Zevit believes “tsela” refers to “limbs lateral to the vertical axis of an erect human body: hands, feet, or, in the case of males, the penis.”

And the only one of those limbs lacking a bone is the penis. Eve’s creation from the penis bone could offer one explanation as to why humans differ from many other mammals in lacking the baculum, Zevit wrote.

In a 2007 article on the Union of Orthodox Rabbis website, Rabbi Dr. Ari Zivotofsky of Israel’s Bar-Ilan University cited arguments from ancient and medieval Jewish scholars who also tried to determine if Eve was fashioned out of Adam’s rib, side or tail.

However, an article Tuesday in the Israeli Ha’aretz newspaper by contributor Elon Gilad cast doubt on Zevit’s mistranslation argument, citing other Semitic languages:

Not only is tzela "rib" in post-biblical Hebrew, it has cognates meaning rib in practically every Semitic language we know.

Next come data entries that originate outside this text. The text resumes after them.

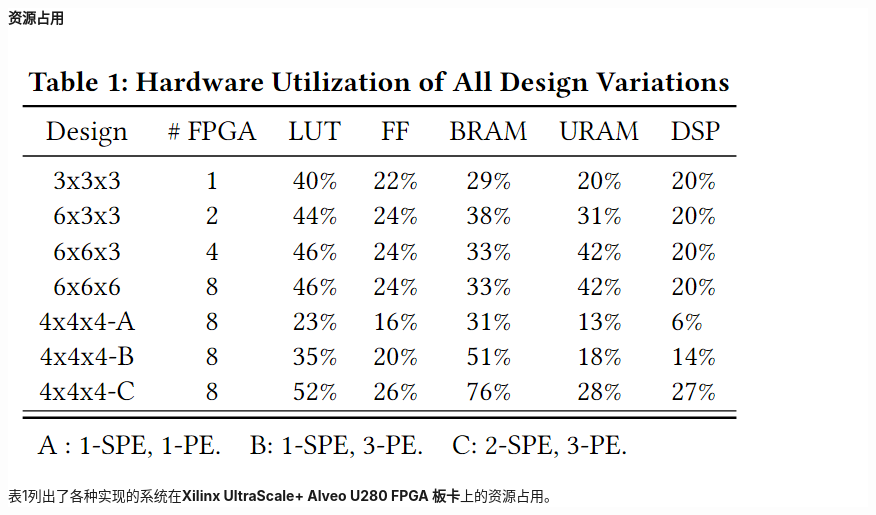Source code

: #### 资源占用

![FASDA-Table1](.\图片\FASDA-Table1.png)

表1列出了各种实现的系统在**Xilinx UltraScale+ Alveo U280 FPGA 板卡**上的资源占用。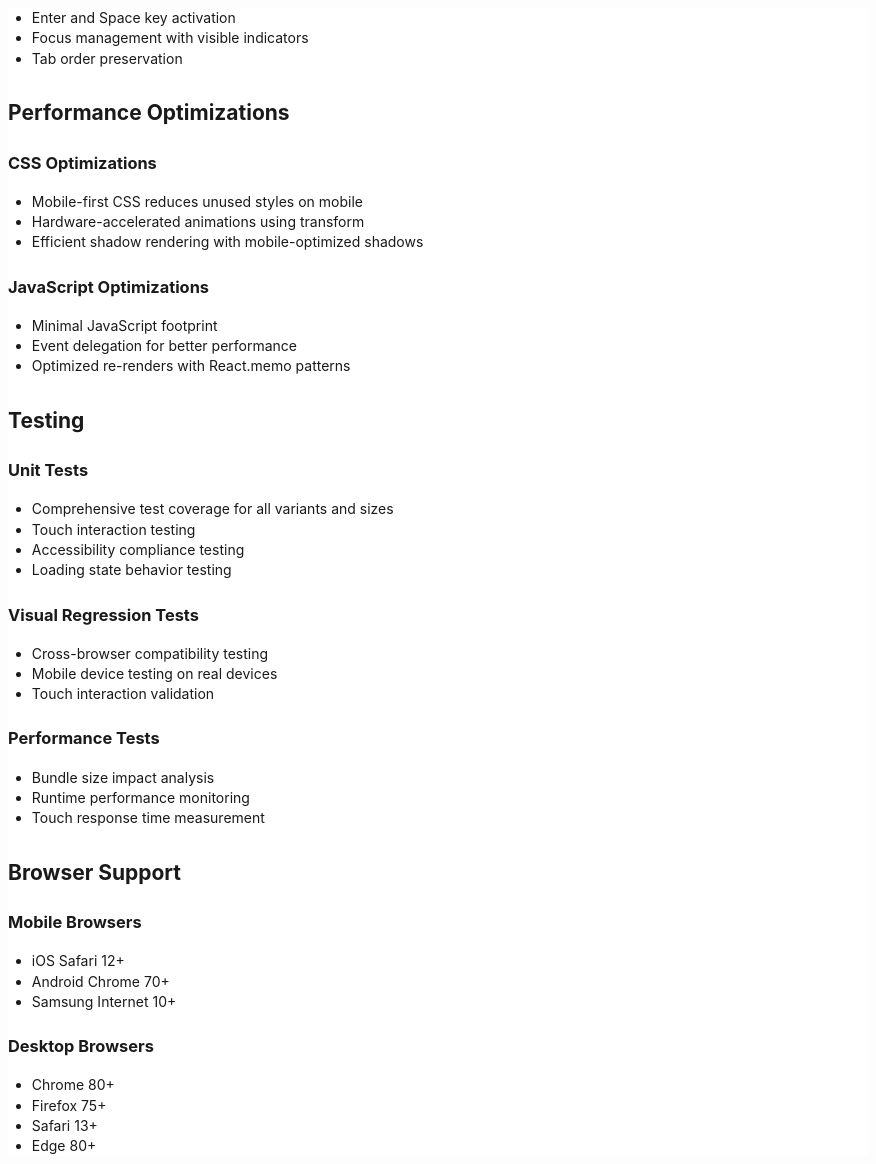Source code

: - Enter and Space key activation
- Focus management with visible indicators
- Tab order preservation

## Performance Optimizations

### CSS Optimizations

- Mobile-first CSS reduces unused styles on mobile
- Hardware-accelerated animations using transform
- Efficient shadow rendering with mobile-optimized shadows

### JavaScript Optimizations

- Minimal JavaScript footprint
- Event delegation for better performance
- Optimized re-renders with React.memo patterns

## Testing

### Unit Tests

- Comprehensive test coverage for all variants and sizes
- Touch interaction testing
- Accessibility compliance testing
- Loading state behavior testing

### Visual Regression Tests

- Cross-browser compatibility testing
- Mobile device testing on real devices
- Touch interaction validation

### Performance Tests

- Bundle size impact analysis
- Runtime performance monitoring
- Touch response time measurement

## Browser Support

### Mobile Browsers

- iOS Safari 12+
- Android Chrome 70+
- Samsung Internet 10+

### Desktop Browsers

- Chrome 80+
- Firefox 75+
- Safari 13+
- Edge 80+
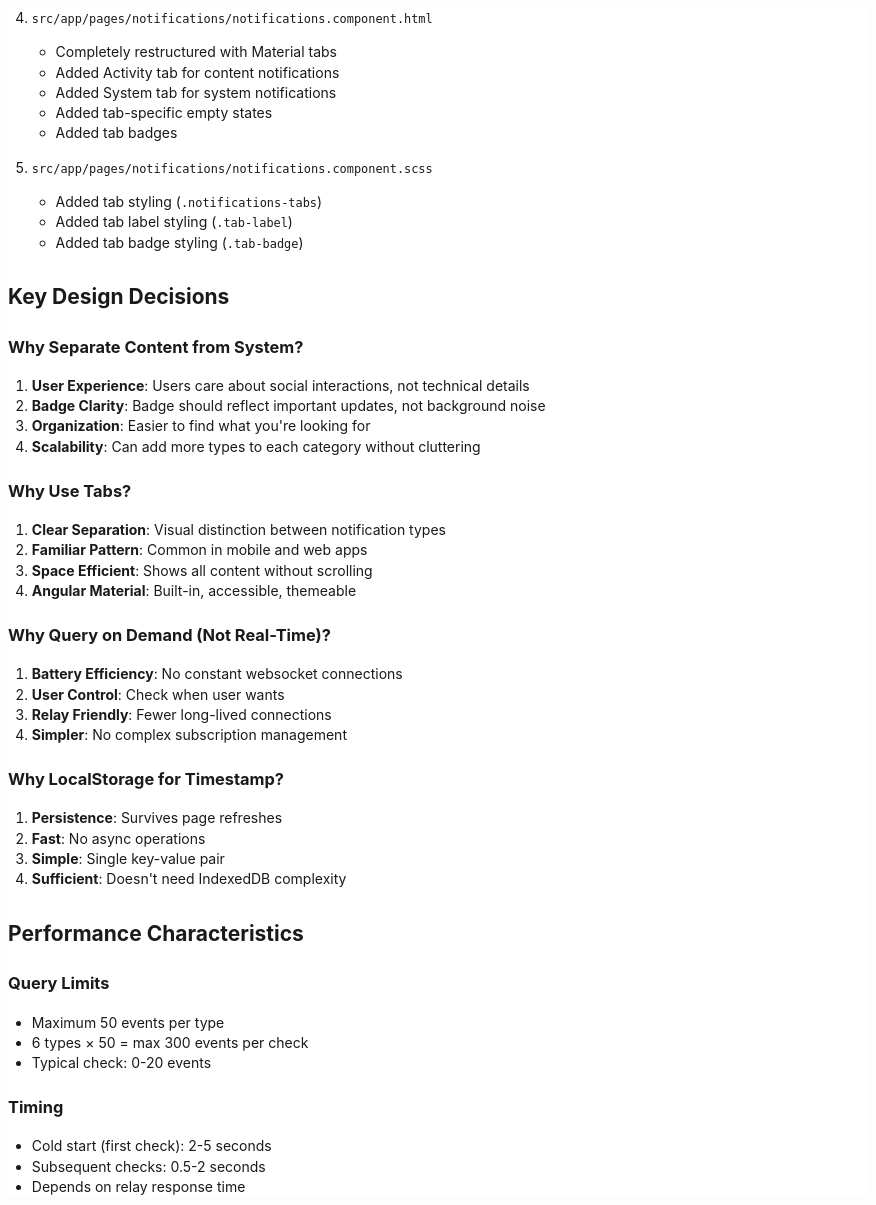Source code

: 4. `src/app/pages/notifications/notifications.component.html`
   - Completely restructured with Material tabs
   - Added Activity tab for content notifications
   - Added System tab for system notifications
   - Added tab-specific empty states
   - Added tab badges

5. `src/app/pages/notifications/notifications.component.scss`
   - Added tab styling (`.notifications-tabs`)
   - Added tab label styling (`.tab-label`)
   - Added tab badge styling (`.tab-badge`)

## Key Design Decisions

### Why Separate Content from System?

1. **User Experience**: Users care about social interactions, not technical details
2. **Badge Clarity**: Badge should reflect important updates, not background noise
3. **Organization**: Easier to find what you're looking for
4. **Scalability**: Can add more types to each category without cluttering

### Why Use Tabs?

1. **Clear Separation**: Visual distinction between notification types
2. **Familiar Pattern**: Common in mobile and web apps
3. **Space Efficient**: Shows all content without scrolling
4. **Angular Material**: Built-in, accessible, themeable

### Why Query on Demand (Not Real-Time)?

1. **Battery Efficiency**: No constant websocket connections
2. **User Control**: Check when user wants
3. **Relay Friendly**: Fewer long-lived connections
4. **Simpler**: No complex subscription management

### Why LocalStorage for Timestamp?

1. **Persistence**: Survives page refreshes
2. **Fast**: No async operations
3. **Simple**: Single key-value pair
4. **Sufficient**: Doesn't need IndexedDB complexity

## Performance Characteristics

### Query Limits
- Maximum 50 events per type
- 6 types × 50 = max 300 events per check
- Typical check: 0-20 events

### Timing
- Cold start (first check): 2-5 seconds
- Subsequent checks: 0.5-2 seconds
- Depends on relay response time
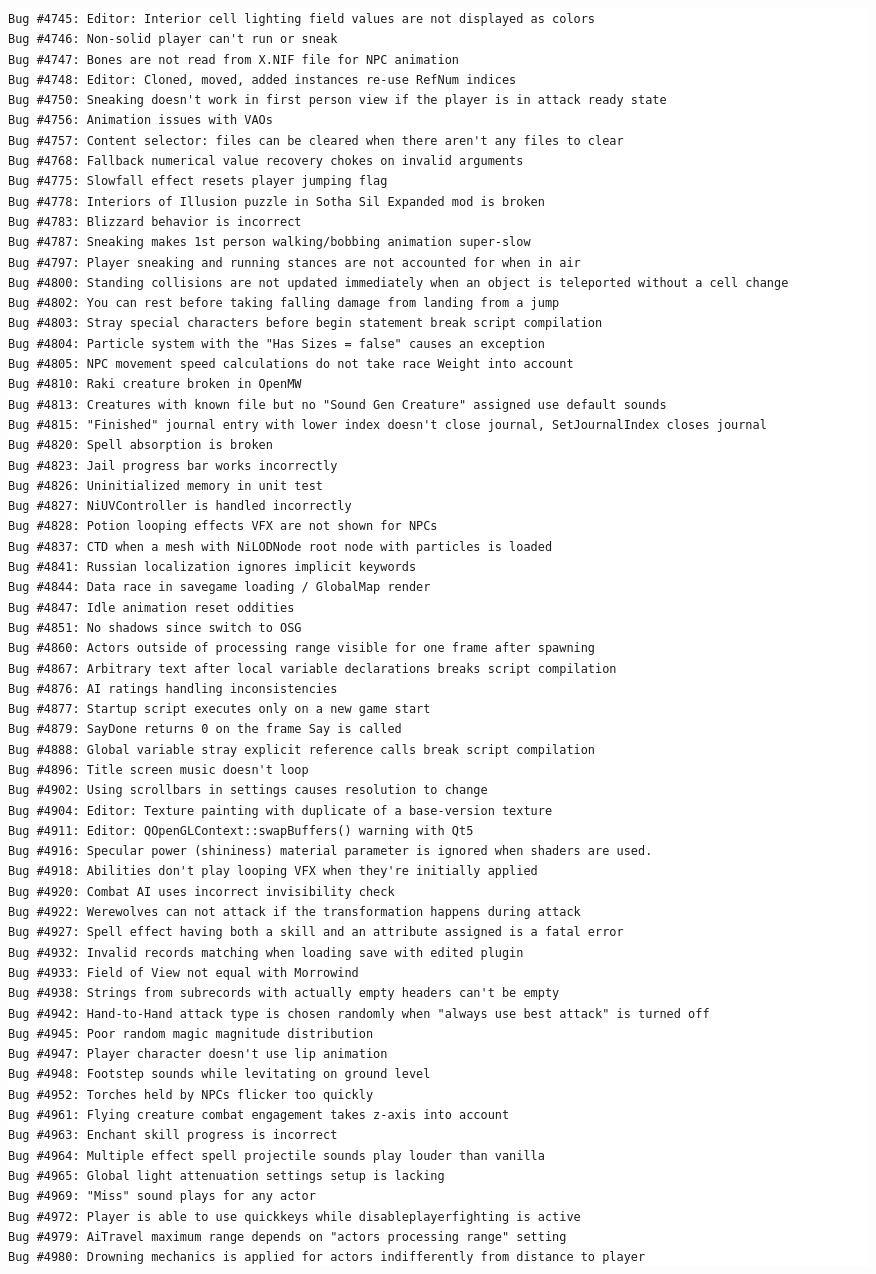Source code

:     Bug #4745: Editor: Interior cell lighting field values are not displayed as colors
    Bug #4746: Non-solid player can't run or sneak
    Bug #4747: Bones are not read from X.NIF file for NPC animation
    Bug #4748: Editor: Cloned, moved, added instances re-use RefNum indices
    Bug #4750: Sneaking doesn't work in first person view if the player is in attack ready state
    Bug #4756: Animation issues with VAOs
    Bug #4757: Content selector: files can be cleared when there aren't any files to clear
    Bug #4768: Fallback numerical value recovery chokes on invalid arguments
    Bug #4775: Slowfall effect resets player jumping flag
    Bug #4778: Interiors of Illusion puzzle in Sotha Sil Expanded mod is broken
    Bug #4783: Blizzard behavior is incorrect
    Bug #4787: Sneaking makes 1st person walking/bobbing animation super-slow
    Bug #4797: Player sneaking and running stances are not accounted for when in air
    Bug #4800: Standing collisions are not updated immediately when an object is teleported without a cell change
    Bug #4802: You can rest before taking falling damage from landing from a jump
    Bug #4803: Stray special characters before begin statement break script compilation
    Bug #4804: Particle system with the "Has Sizes = false" causes an exception
    Bug #4805: NPC movement speed calculations do not take race Weight into account
    Bug #4810: Raki creature broken in OpenMW
    Bug #4813: Creatures with known file but no "Sound Gen Creature" assigned use default sounds
    Bug #4815: "Finished" journal entry with lower index doesn't close journal, SetJournalIndex closes journal
    Bug #4820: Spell absorption is broken
    Bug #4823: Jail progress bar works incorrectly
    Bug #4826: Uninitialized memory in unit test
    Bug #4827: NiUVController is handled incorrectly
    Bug #4828: Potion looping effects VFX are not shown for NPCs
    Bug #4837: CTD when a mesh with NiLODNode root node with particles is loaded
    Bug #4841: Russian localization ignores implicit keywords
    Bug #4844: Data race in savegame loading / GlobalMap render
    Bug #4847: Idle animation reset oddities
    Bug #4851: No shadows since switch to OSG
    Bug #4860: Actors outside of processing range visible for one frame after spawning
    Bug #4867: Arbitrary text after local variable declarations breaks script compilation
    Bug #4876: AI ratings handling inconsistencies
    Bug #4877: Startup script executes only on a new game start
    Bug #4879: SayDone returns 0 on the frame Say is called
    Bug #4888: Global variable stray explicit reference calls break script compilation
    Bug #4896: Title screen music doesn't loop
    Bug #4902: Using scrollbars in settings causes resolution to change
    Bug #4904: Editor: Texture painting with duplicate of a base-version texture
    Bug #4911: Editor: QOpenGLContext::swapBuffers() warning with Qt5
    Bug #4916: Specular power (shininess) material parameter is ignored when shaders are used.
    Bug #4918: Abilities don't play looping VFX when they're initially applied
    Bug #4920: Combat AI uses incorrect invisibility check
    Bug #4922: Werewolves can not attack if the transformation happens during attack
    Bug #4927: Spell effect having both a skill and an attribute assigned is a fatal error
    Bug #4932: Invalid records matching when loading save with edited plugin
    Bug #4933: Field of View not equal with Morrowind
    Bug #4938: Strings from subrecords with actually empty headers can't be empty
    Bug #4942: Hand-to-Hand attack type is chosen randomly when "always use best attack" is turned off
    Bug #4945: Poor random magic magnitude distribution
    Bug #4947: Player character doesn't use lip animation
    Bug #4948: Footstep sounds while levitating on ground level
    Bug #4952: Torches held by NPCs flicker too quickly
    Bug #4961: Flying creature combat engagement takes z-axis into account
    Bug #4963: Enchant skill progress is incorrect
    Bug #4964: Multiple effect spell projectile sounds play louder than vanilla
    Bug #4965: Global light attenuation settings setup is lacking
    Bug #4969: "Miss" sound plays for any actor
    Bug #4972: Player is able to use quickkeys while disableplayerfighting is active
    Bug #4979: AiTravel maximum range depends on "actors processing range" setting
    Bug #4980: Drowning mechanics is applied for actors indifferently from distance to player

That powerfully indicates that tzela meant “rib” thousands and thousands of years before proto-Semitic split up into the different Semitic languages: Aramaic has ala, Arabic has dhala, Akkadian has tzela. All these and other cognates are exactly in the form we would expect if the original proto-Semitic word slowly morphed into different words for rib as the different Semitic languages drifted apart.

Gilad pointed out that Genesis 2:21 specifically notes that “one of his ribs” was taken, suggesting it was an object of which Adam had many, and he observed, “For one, studying the verse in question, it is clear that God is taking something from Adam of which he has many: ‘And the LORD God caused a deep sleep to fall upon Adam, and he slept: and he took one of his ribs, and closed up the flesh instead thereof’ (Genesis 2:21).”

The word was first translated to “rib” in the third century B.C. Greek translation of the Bible from Hebrew, known as the Septuagint. The Septuagint translated the Hebrew “tsela” to the Greek word “pleura,” which means the "side of the body." That could mean that the word may have been mistranslated from Greek, not Hebrew.